The findings indicate that this two way interaction may contribute to increased infections in TBI patients and may also worsen chronic brain damage.

Researchers have known for years that a TBI can have significant effects on the gastrointestinal tract. The Maryland study (based on research with mice) demonstrates that brain trauma can also make the colon more permeable, (“intestinal mucosal barrier dysfunction”) allowing harmful microbes to migrate to other parts of the body, causing infection.

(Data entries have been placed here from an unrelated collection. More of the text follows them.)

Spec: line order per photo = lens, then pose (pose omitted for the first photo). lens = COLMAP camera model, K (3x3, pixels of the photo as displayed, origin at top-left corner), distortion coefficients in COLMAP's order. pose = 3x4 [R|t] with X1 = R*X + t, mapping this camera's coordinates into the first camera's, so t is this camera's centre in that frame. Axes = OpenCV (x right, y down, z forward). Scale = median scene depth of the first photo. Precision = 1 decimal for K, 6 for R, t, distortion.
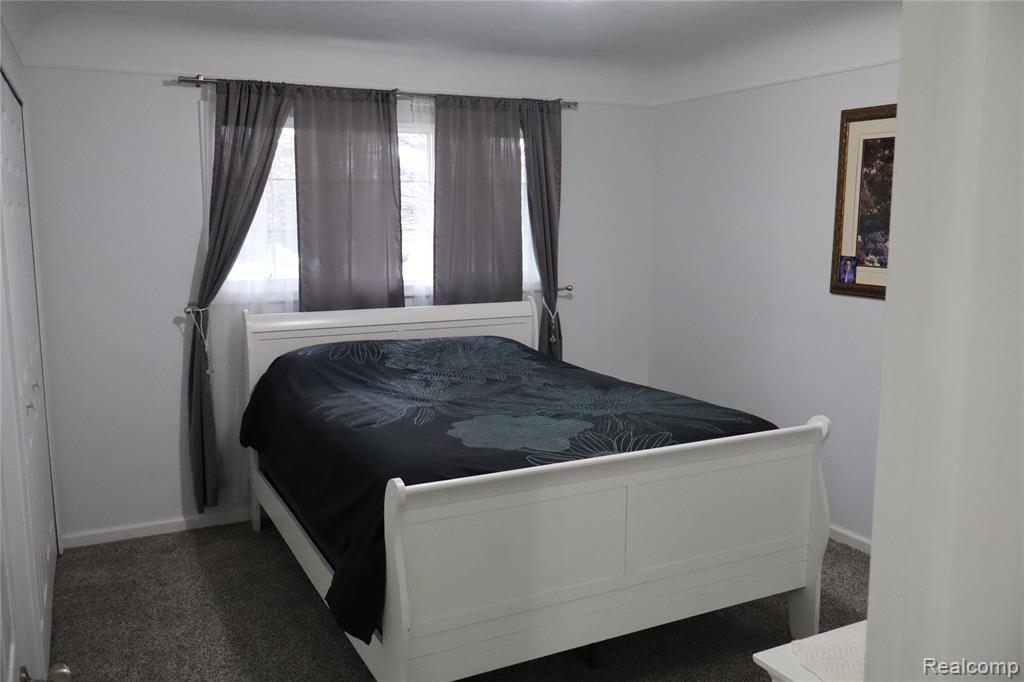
lens RADIAL K [[848.9, 0, 512.0], [0, 848.9, 341.0], [0, 0, 1]] dist [-0.002302, 0.003625]
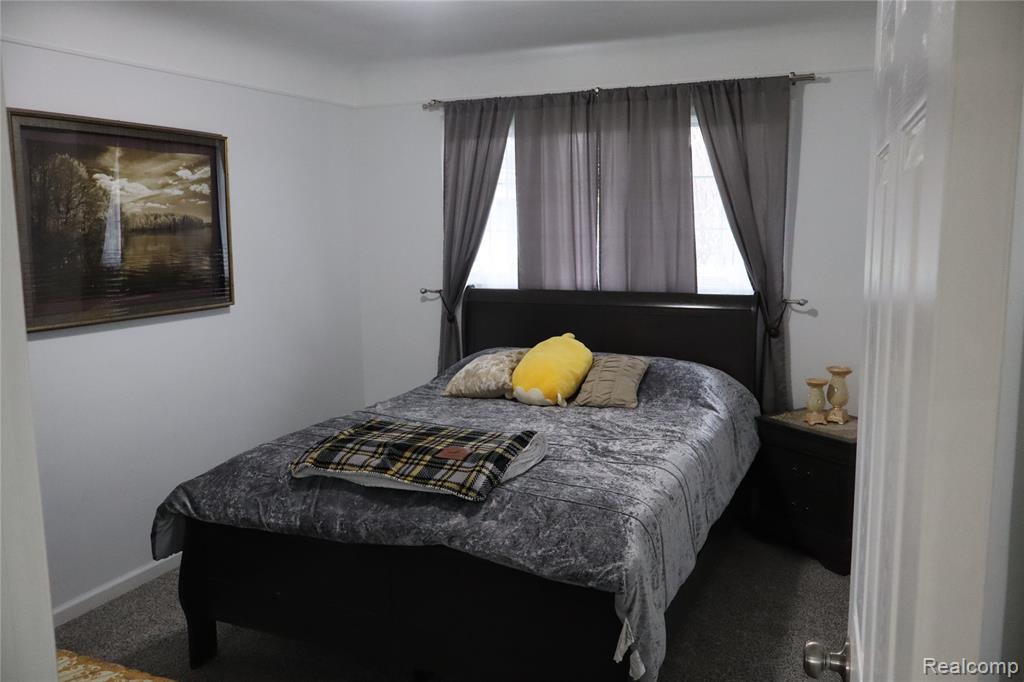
lens RADIAL K [[848.9, 0, 512.0], [0, 848.9, 341.0], [0, 0, 1]] dist [-0.002302, 0.003625]
pose [[0.643804, 0.104038, -0.758084, 0.602427], [-0.099514, 0.993684, 0.051858, -0.046671], [0.758691, 0.042054, 0.650091, 0.302491]]
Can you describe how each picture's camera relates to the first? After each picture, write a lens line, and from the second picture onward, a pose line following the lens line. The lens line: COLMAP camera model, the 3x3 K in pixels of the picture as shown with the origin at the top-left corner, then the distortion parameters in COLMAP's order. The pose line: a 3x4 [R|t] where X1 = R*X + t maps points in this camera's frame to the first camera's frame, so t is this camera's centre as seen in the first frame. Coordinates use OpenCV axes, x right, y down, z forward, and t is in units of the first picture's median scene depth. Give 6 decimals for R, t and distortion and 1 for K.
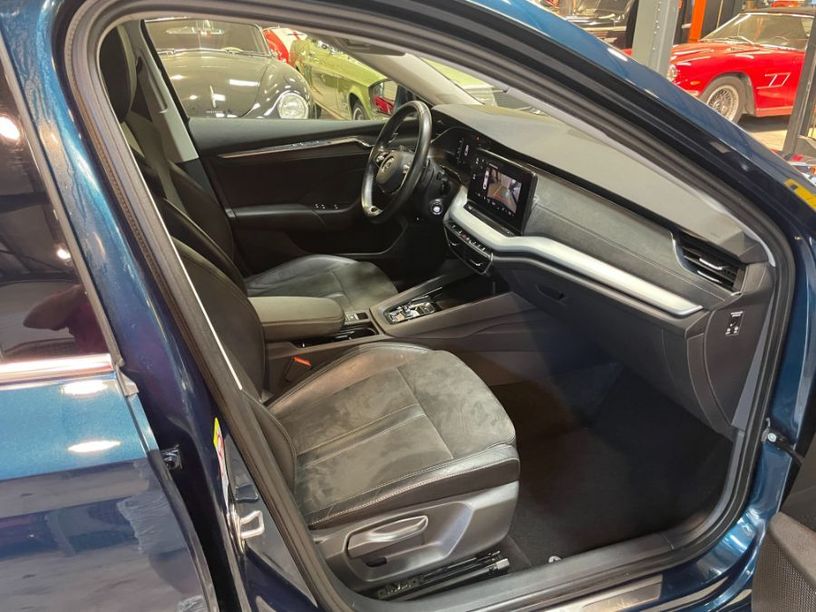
lens RADIAL K [[621.5, 0, 409.0], [0, 621.5, 294.1], [0, 0, 1]] dist [0.108422, -0.150296]
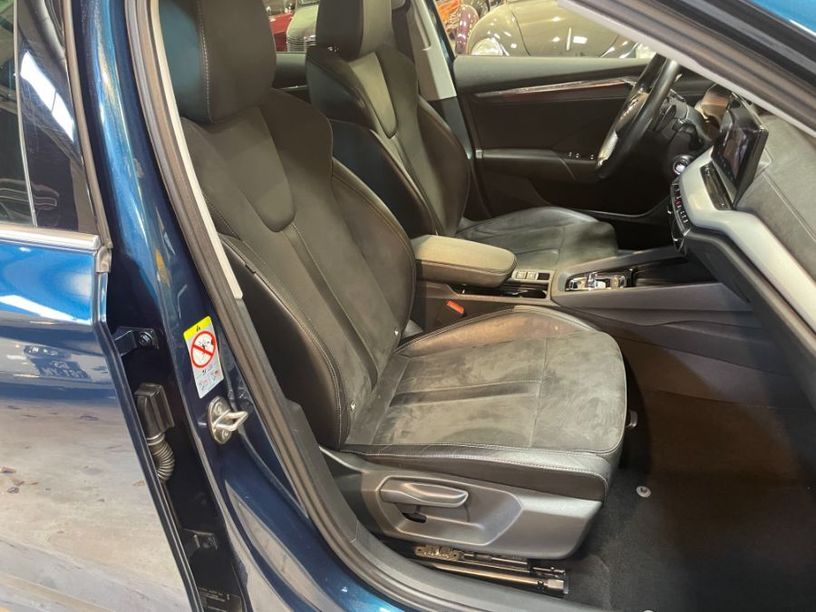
lens RADIAL K [[621.5, 0, 409.0], [0, 621.5, 294.1], [0, 0, 1]] dist [0.108422, -0.150296]
pose [[0.805979, 0.214374, -0.551763, 0.305691], [-0.173853, 0.976738, 0.125535, -0.022340], [0.565839, -0.005253, 0.824499, 0.151657]]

Intestinal mucosal barrier dysfunction has been implicated in numerous health conditions such as:

  • food allergies
  • microbial infections,
  • irritable bowel syndrome
  • inflammatory bowel disease
  • celiac disease, metabolic syndrome
  • non-alcoholic fatty liver disease
  • diabetes
  • septic shock

The “second brain” is in the gut

To appreciate the “gut-brain axis” studied by the Maryland researchers, it is important to understand the complex nervous system that exists in the gut. The gut features a mesh-like system of neurons that govern the function of the gastrointestinal tract, called the “enteric nervous system” (ENS). The ENS is sometimes called the “second brain.” It contains more than 100 million neurons, more than in either the spinal cord or peripheral nervous system. The ENS is one of the main divisions of the autonomic nervous system, capable of acting independent of the sympathetic and parasympathetic nervous systems, although it may be influenced by them.

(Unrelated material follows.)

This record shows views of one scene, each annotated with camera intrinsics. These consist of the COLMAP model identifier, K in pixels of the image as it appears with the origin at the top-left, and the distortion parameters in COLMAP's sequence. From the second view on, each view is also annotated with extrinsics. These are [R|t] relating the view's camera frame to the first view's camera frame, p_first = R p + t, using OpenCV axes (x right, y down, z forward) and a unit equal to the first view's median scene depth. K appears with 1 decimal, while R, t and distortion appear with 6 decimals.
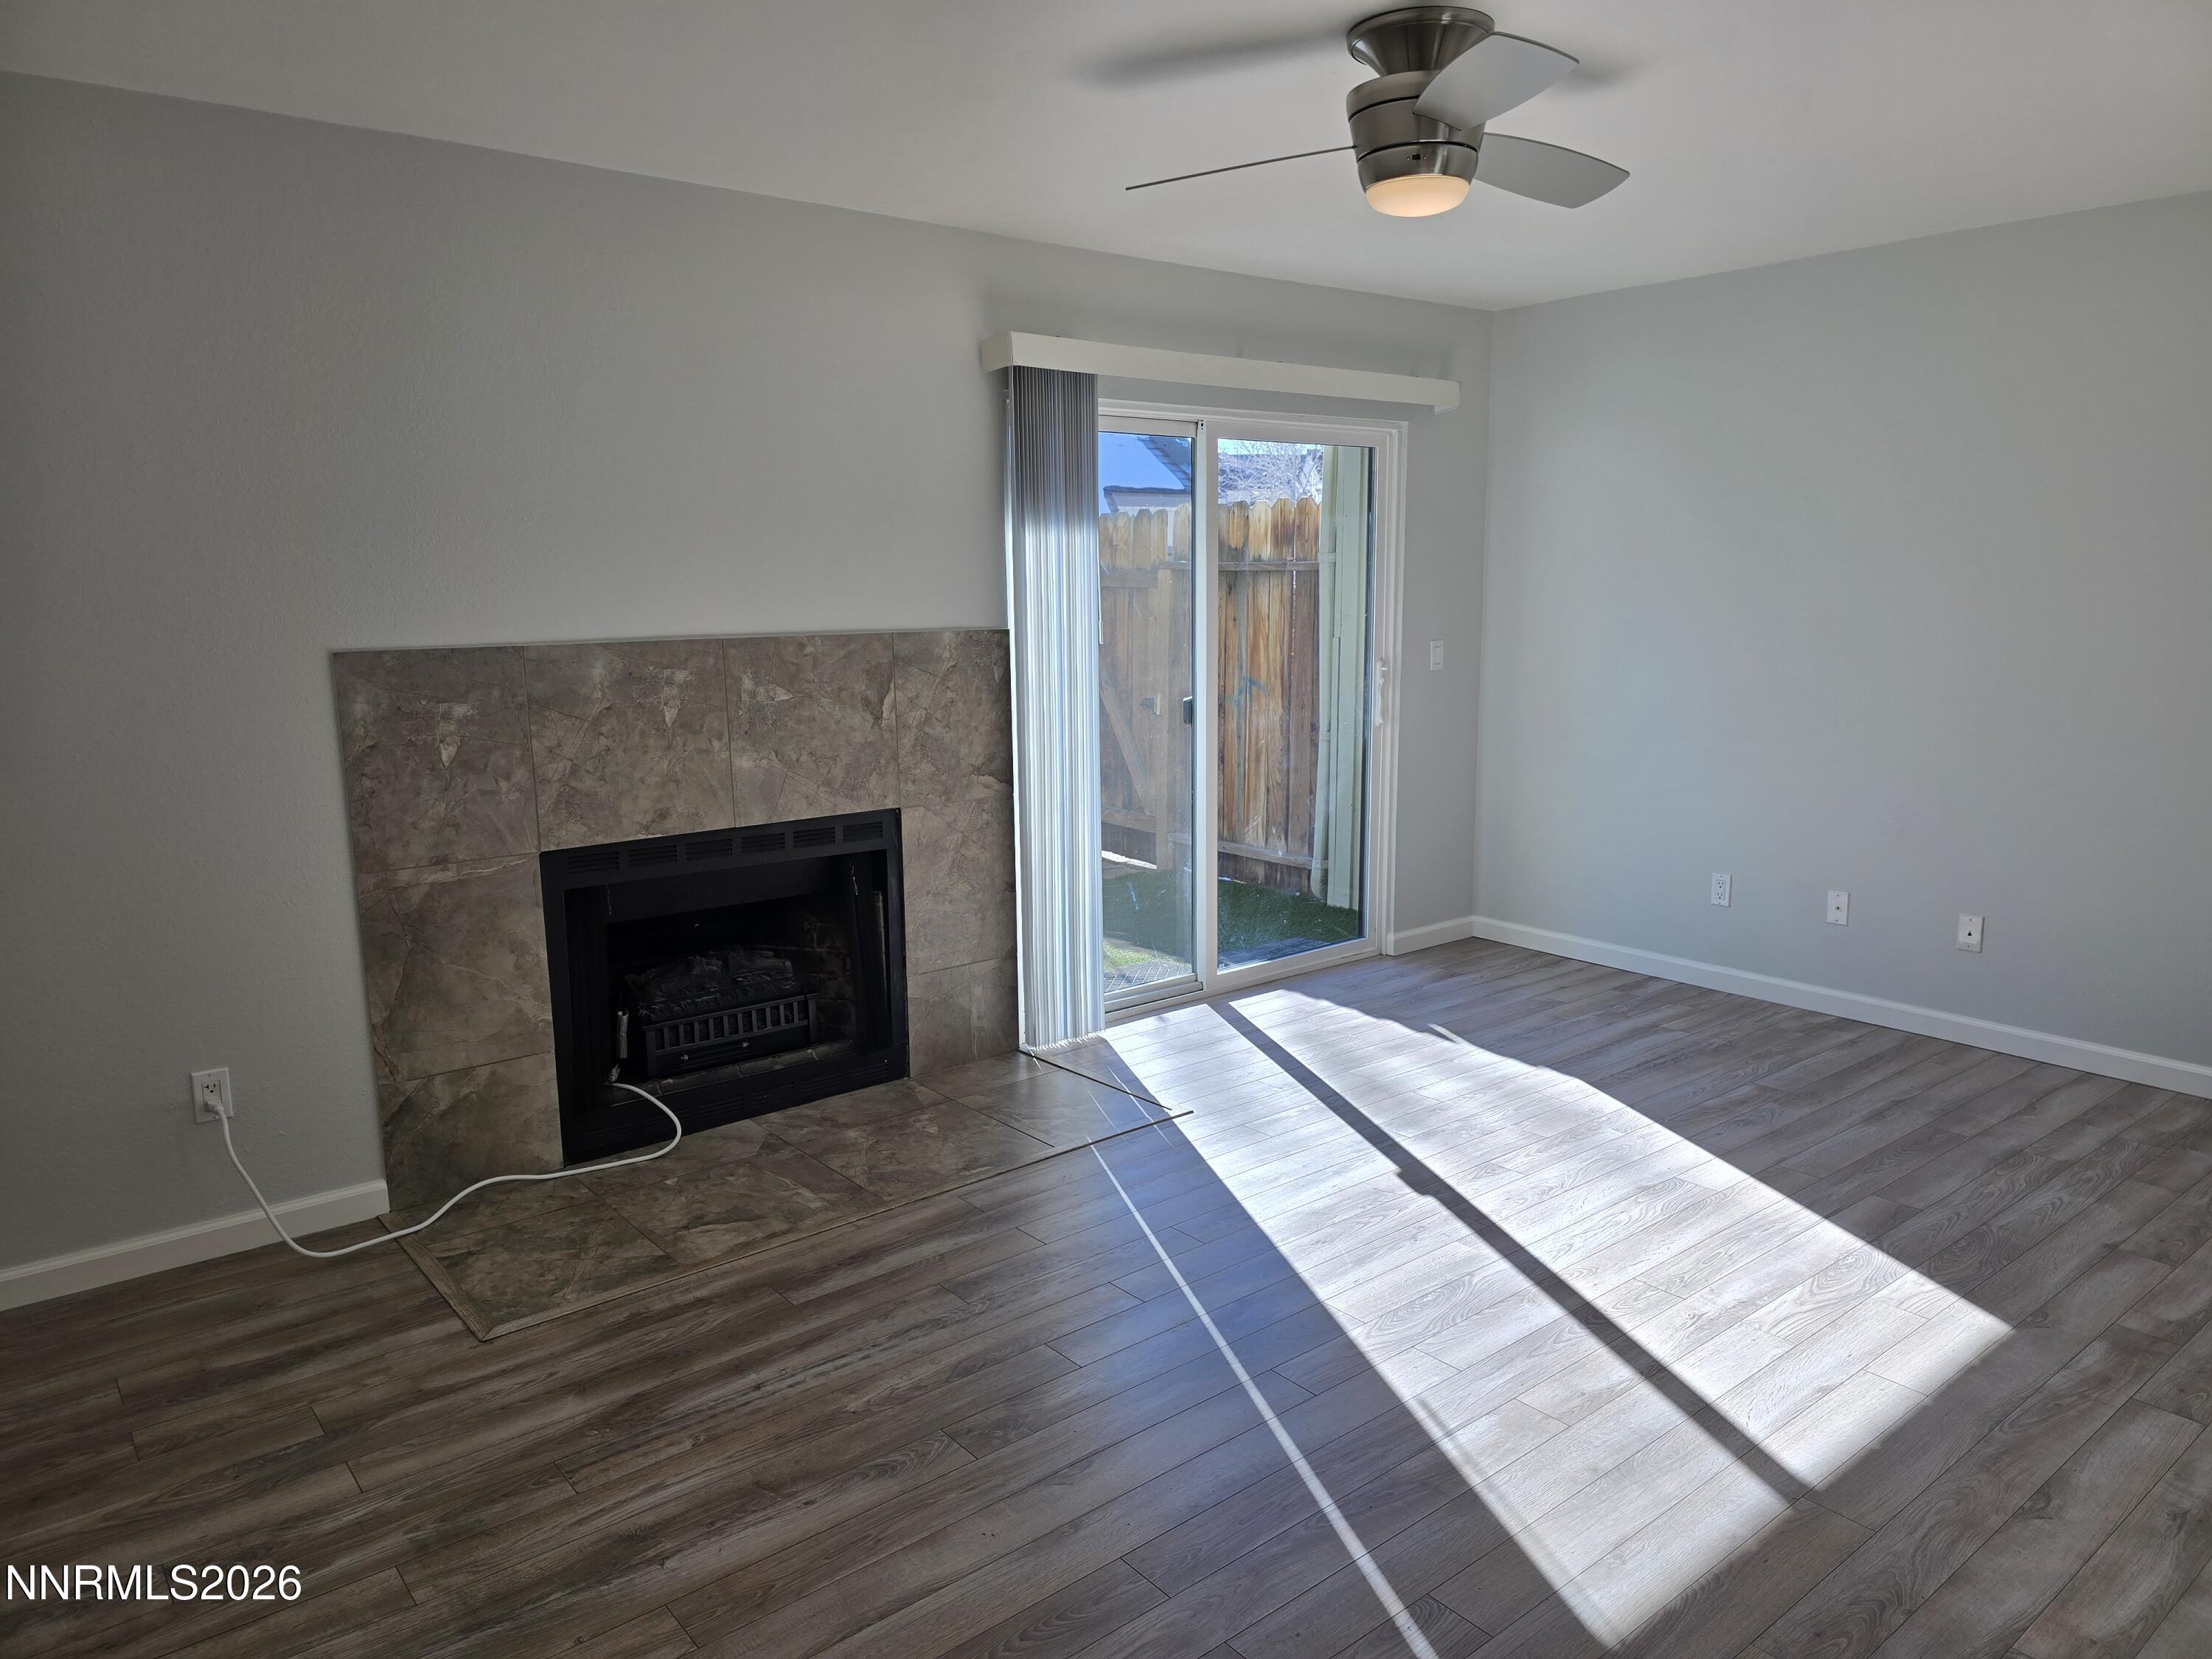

The Maryland study offers further support for how the brain and ENS communicate with each other, with two way consequences. The researchers suggest that a key factor in the communication may be “enteric glial cells,” similar to brain “astroglial cells”; both of which are activated after a TBI. (“Glial cells” surround neurons and hold them in place, supply nutrients and oxygen to neurons and insulate one neuron from another.)

We know that activation of glial cells in the brain is associated with inflammation that contributes to delayed tissue damage in the brain. A similar process may be occurring in the gut.